[Information shown]
>>>>

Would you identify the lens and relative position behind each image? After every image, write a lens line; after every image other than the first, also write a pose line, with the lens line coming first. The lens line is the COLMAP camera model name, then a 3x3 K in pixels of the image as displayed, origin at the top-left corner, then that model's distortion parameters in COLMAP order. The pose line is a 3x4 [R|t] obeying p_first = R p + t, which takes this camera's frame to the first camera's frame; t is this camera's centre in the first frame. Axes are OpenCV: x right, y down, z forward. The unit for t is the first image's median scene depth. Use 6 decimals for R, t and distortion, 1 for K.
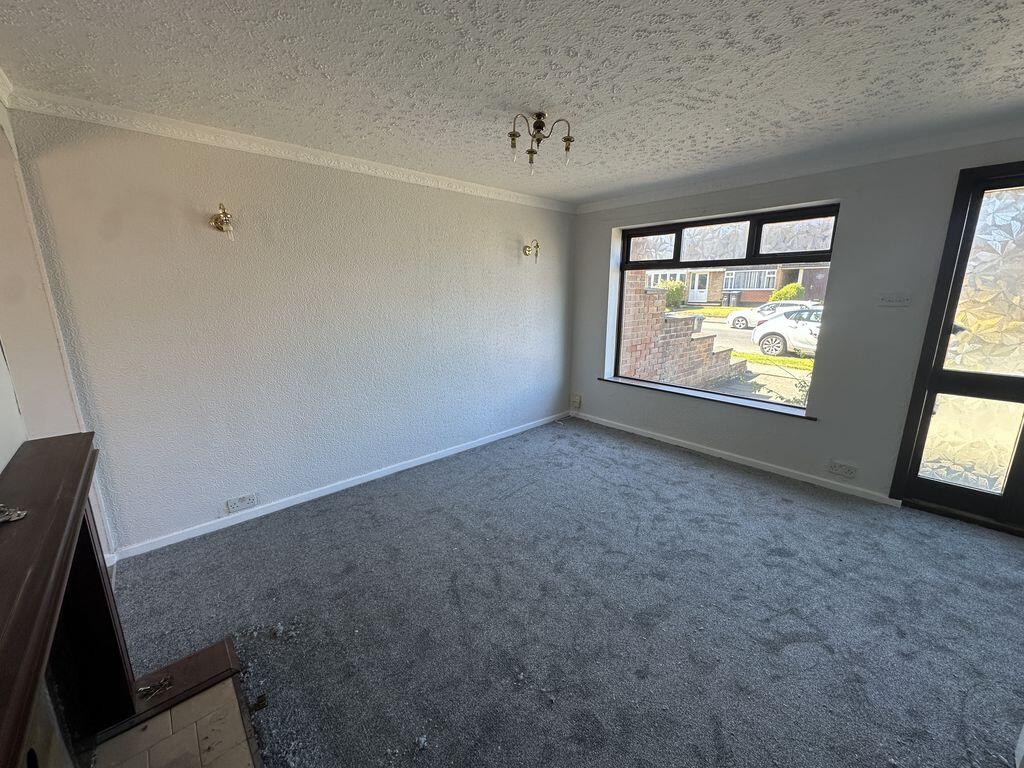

<<<<
>>>>

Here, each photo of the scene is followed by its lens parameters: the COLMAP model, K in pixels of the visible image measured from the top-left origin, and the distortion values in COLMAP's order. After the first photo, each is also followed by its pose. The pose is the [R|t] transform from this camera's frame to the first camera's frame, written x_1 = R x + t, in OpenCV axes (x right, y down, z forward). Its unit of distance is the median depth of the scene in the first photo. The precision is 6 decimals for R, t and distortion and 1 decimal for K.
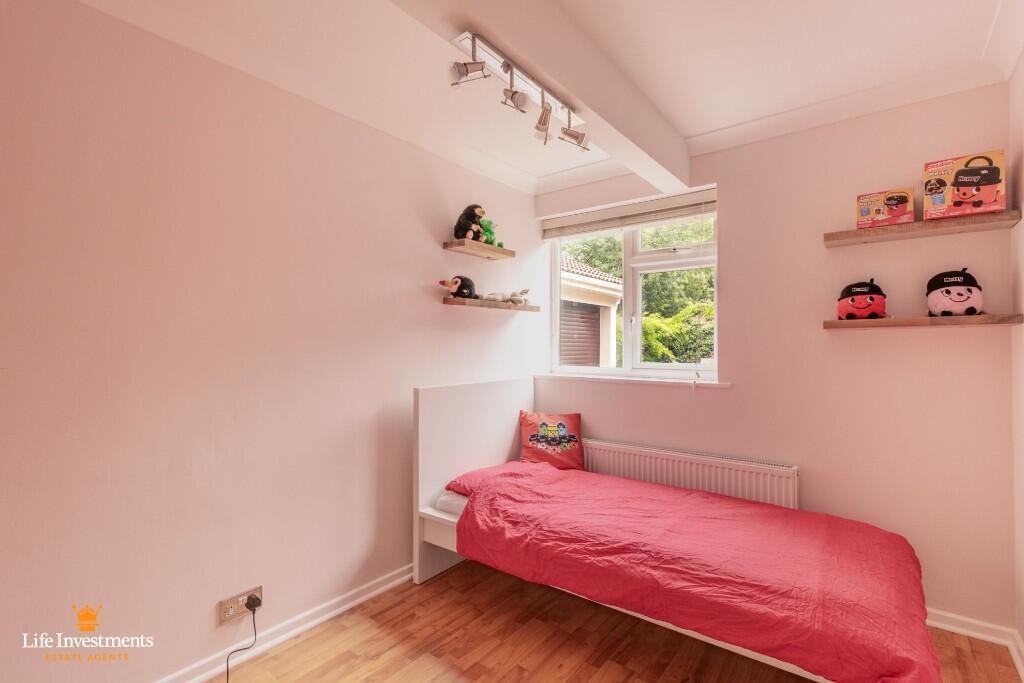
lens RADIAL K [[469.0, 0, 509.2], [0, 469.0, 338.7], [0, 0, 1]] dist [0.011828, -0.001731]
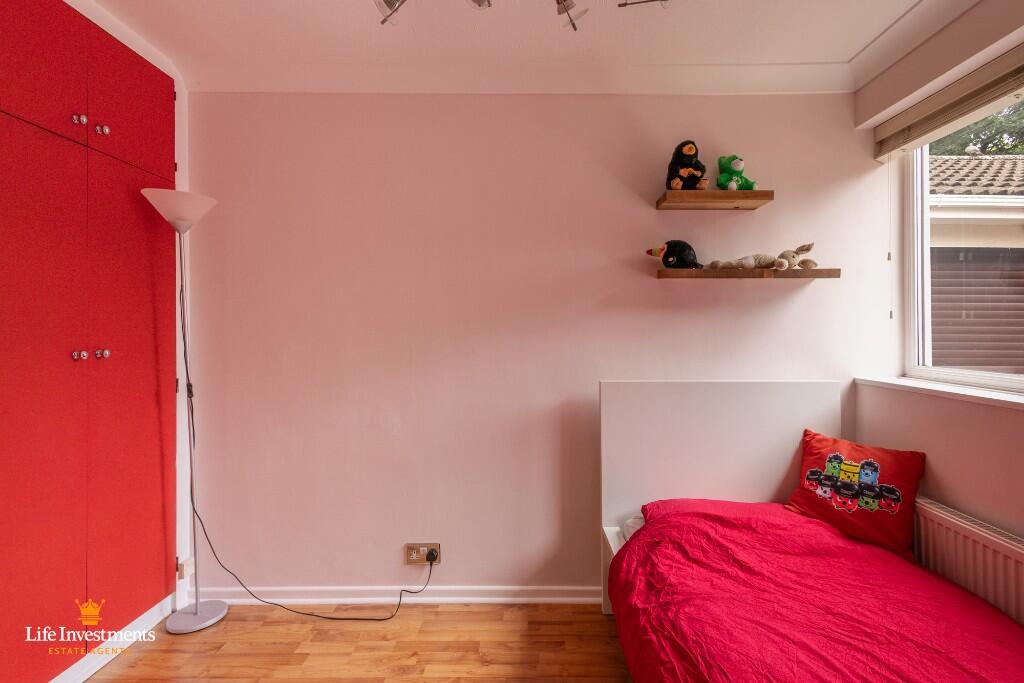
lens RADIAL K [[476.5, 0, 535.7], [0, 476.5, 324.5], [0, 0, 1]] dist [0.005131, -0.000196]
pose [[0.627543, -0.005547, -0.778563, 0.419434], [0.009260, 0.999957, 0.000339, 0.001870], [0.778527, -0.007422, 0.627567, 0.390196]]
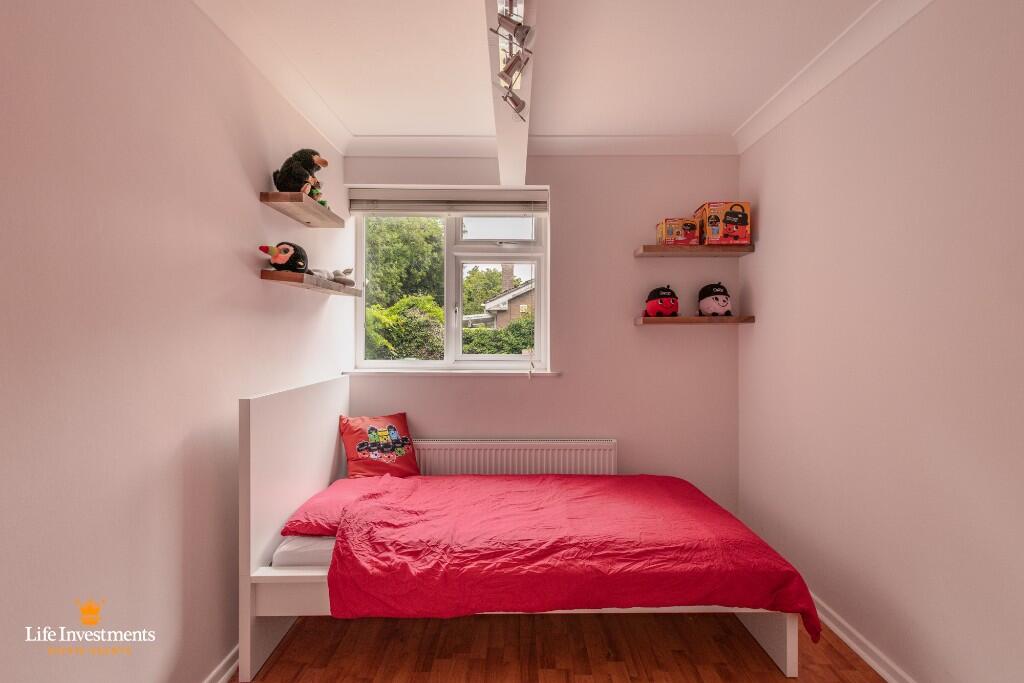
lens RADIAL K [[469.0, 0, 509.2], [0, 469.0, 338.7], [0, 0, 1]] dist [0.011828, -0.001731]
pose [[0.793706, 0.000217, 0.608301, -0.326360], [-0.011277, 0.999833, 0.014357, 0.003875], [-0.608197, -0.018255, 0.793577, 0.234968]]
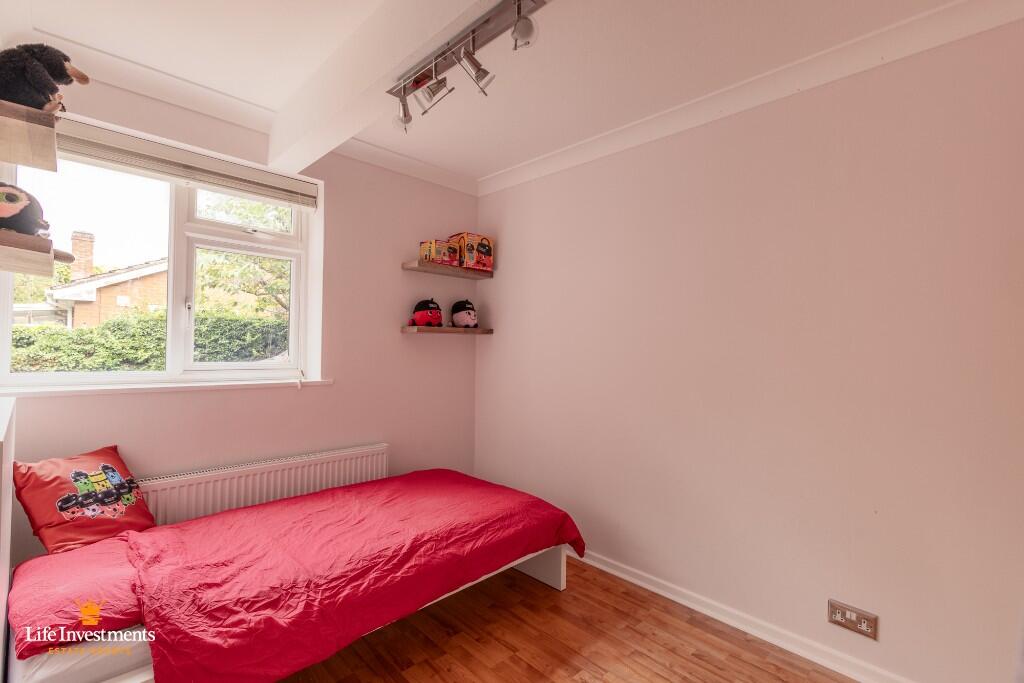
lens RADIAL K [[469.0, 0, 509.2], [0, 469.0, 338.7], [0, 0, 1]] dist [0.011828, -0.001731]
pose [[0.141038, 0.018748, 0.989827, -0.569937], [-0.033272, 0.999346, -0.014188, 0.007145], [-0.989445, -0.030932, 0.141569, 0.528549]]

<<<<
>>>>

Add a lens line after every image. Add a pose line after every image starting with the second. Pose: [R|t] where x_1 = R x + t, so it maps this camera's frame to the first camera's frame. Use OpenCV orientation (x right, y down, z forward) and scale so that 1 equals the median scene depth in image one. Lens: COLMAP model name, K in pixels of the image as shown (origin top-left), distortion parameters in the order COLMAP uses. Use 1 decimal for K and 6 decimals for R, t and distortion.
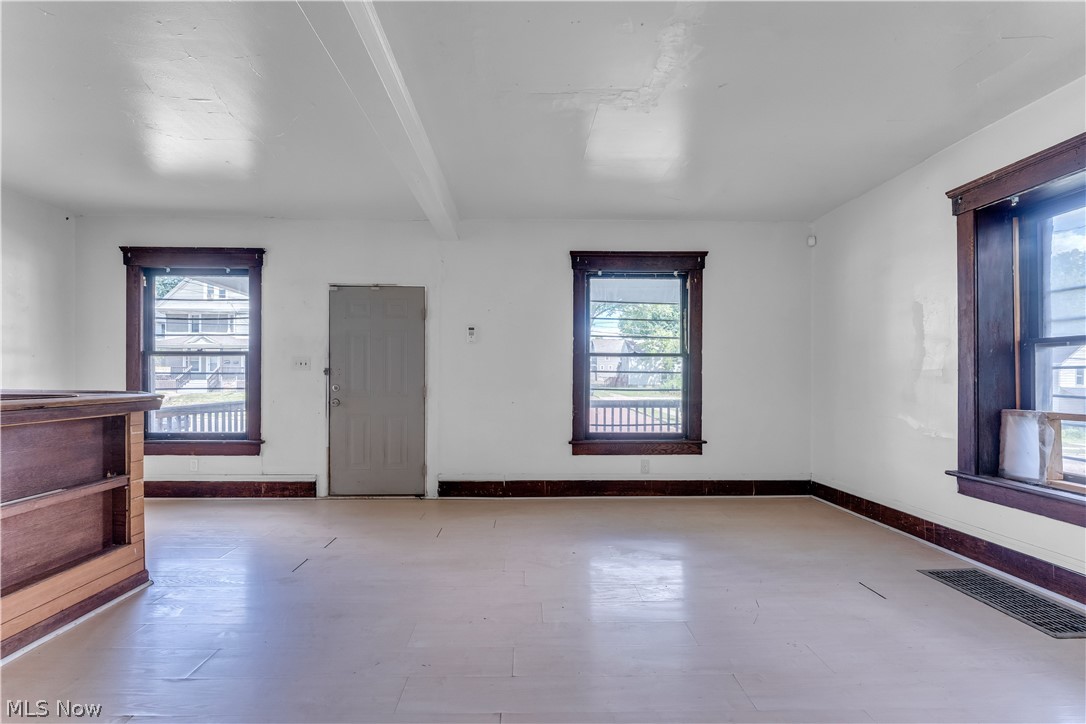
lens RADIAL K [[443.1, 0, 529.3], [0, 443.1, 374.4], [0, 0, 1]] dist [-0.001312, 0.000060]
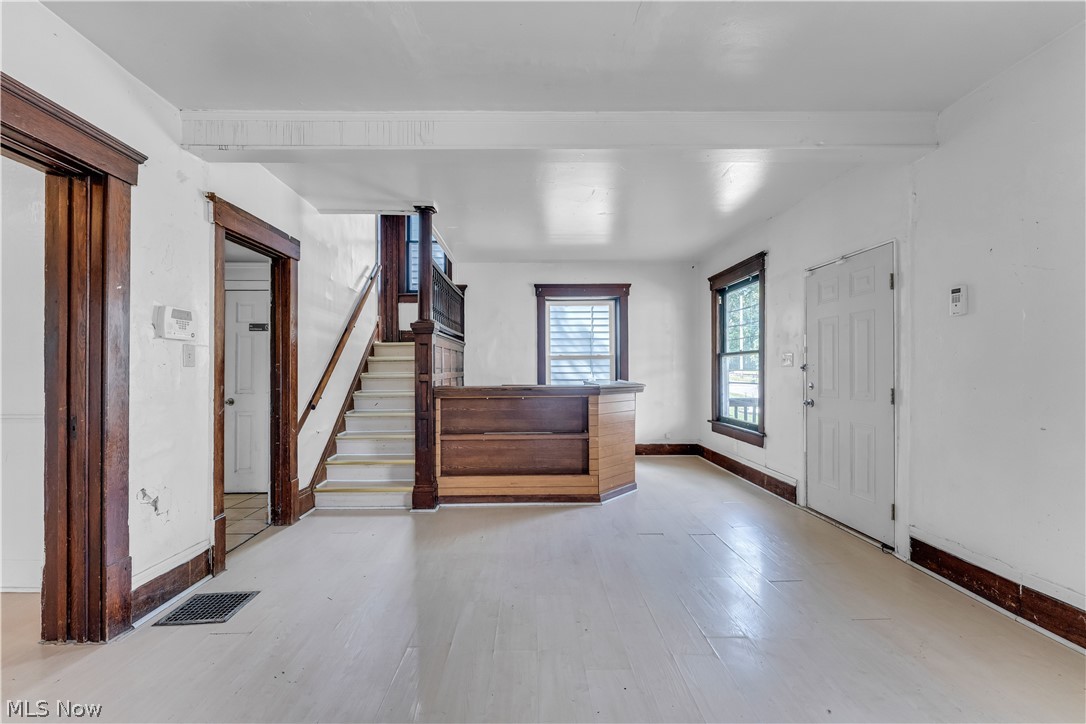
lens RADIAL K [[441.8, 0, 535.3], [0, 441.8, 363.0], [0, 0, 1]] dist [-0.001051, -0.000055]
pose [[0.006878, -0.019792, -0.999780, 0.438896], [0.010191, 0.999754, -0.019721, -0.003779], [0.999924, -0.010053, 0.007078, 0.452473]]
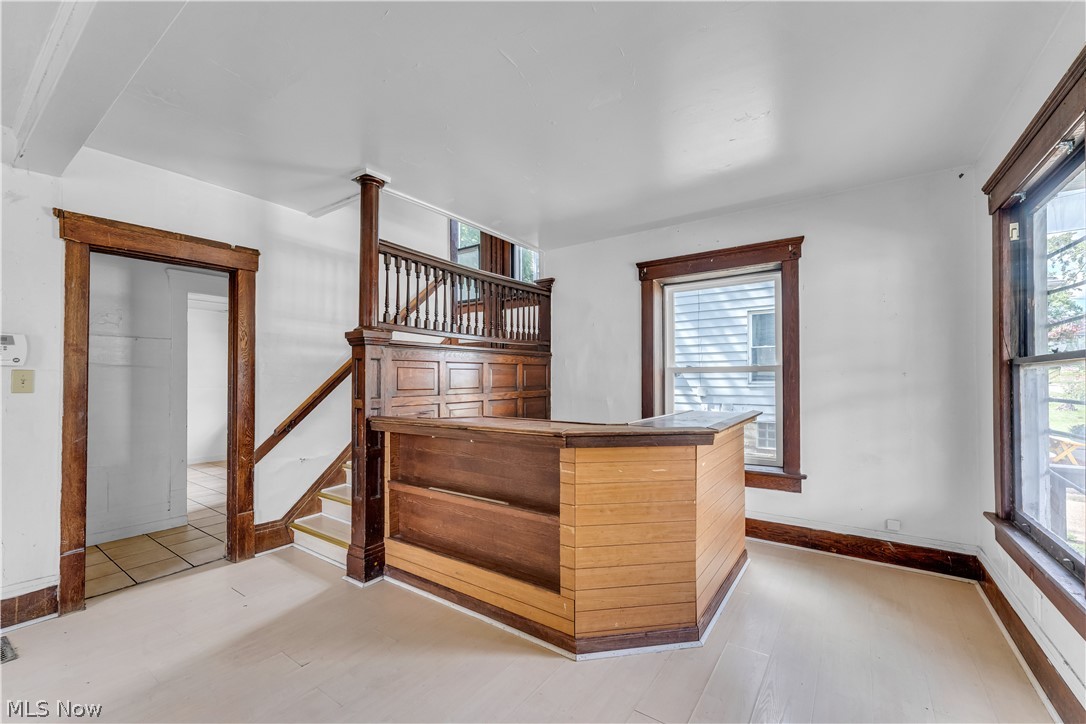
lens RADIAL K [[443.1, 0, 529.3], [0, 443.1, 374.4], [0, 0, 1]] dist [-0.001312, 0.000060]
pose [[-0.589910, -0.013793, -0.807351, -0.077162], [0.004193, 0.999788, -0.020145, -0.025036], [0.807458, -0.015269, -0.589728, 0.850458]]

<<<<

[Work task] Could you update the lines between the one holding "Here, each photo" and the one holding "-0.030932, 0.141569, 0.528549]]", inclusive, so that "top-left origin" becomes "upper-left corner" and nothing else changes? Omit the pictures from your answer.

[Output below]
Here, each photo of the scene is followed by its lens parameters: the COLMAP model, K in pixels of the visible image measured from the upper-left corner, and the distortion values in COLMAP's order. After the first photo, each is also followed by its pose. The pose is the [R|t] transform from this camera's frame to the first camera's frame, written x_1 = R x + t, in OpenCV axes (x right, y down, z forward). Its unit of distance is the median depth of the scene in the first photo. The precision is 6 decimals for R, t and distortion and 1 decimal for K.
lens RADIAL K [[469.0, 0, 509.2], [0, 469.0, 338.7], [0, 0, 1]] dist [0.011828, -0.001731]
lens RADIAL K [[476.5, 0, 535.7], [0, 476.5, 324.5], [0, 0, 1]] dist [0.005131, -0.000196]
pose [[0.627543, -0.005547, -0.778563, 0.419434], [0.009260, 0.999957, 0.000339, 0.001870], [0.778527, -0.007422, 0.627567, 0.390196]]
lens RADIAL K [[469.0, 0, 509.2], [0, 469.0, 338.7], [0, 0, 1]] dist [0.011828, -0.001731]
pose [[0.793706, 0.000217, 0.608301, -0.326360], [-0.011277, 0.999833, 0.014357, 0.003875], [-0.608197, -0.018255, 0.793577, 0.234968]]
lens RADIAL K [[469.0, 0, 509.2], [0, 469.0, 338.7], [0, 0, 1]] dist [0.011828, -0.001731]
pose [[0.141038, 0.018748, 0.989827, -0.569937], [-0.033272, 0.999346, -0.014188, 0.007145], [-0.989445, -0.030932, 0.141569, 0.528549]]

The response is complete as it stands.